The entries below contain a stretch that opens with the line containing "right knee: (155, 405)" and closes with the line containing "right eye: (216, 278)"; set down that stretch exactly, both ends included, and nothing else.

Records provided:
-*-*-

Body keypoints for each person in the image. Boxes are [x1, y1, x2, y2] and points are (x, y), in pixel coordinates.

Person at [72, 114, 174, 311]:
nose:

-*-*-

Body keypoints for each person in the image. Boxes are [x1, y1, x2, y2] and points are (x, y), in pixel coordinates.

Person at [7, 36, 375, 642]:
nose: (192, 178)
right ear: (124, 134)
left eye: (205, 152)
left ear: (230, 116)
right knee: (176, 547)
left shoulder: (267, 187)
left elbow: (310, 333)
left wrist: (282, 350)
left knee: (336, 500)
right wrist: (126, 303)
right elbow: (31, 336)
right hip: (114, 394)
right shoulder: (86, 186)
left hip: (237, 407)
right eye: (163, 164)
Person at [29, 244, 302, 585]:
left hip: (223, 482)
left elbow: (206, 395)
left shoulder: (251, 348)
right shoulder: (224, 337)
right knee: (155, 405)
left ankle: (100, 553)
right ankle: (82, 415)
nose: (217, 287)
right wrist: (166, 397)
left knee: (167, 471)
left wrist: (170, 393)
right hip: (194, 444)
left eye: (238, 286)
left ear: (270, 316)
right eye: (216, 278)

-*-*-

Written reply:
right knee: (155, 405)
left ankle: (100, 553)
right ankle: (82, 415)
nose: (217, 287)
right wrist: (166, 397)
left knee: (167, 471)
left wrist: (170, 393)
right hip: (194, 444)
left eye: (238, 286)
left ear: (270, 316)
right eye: (216, 278)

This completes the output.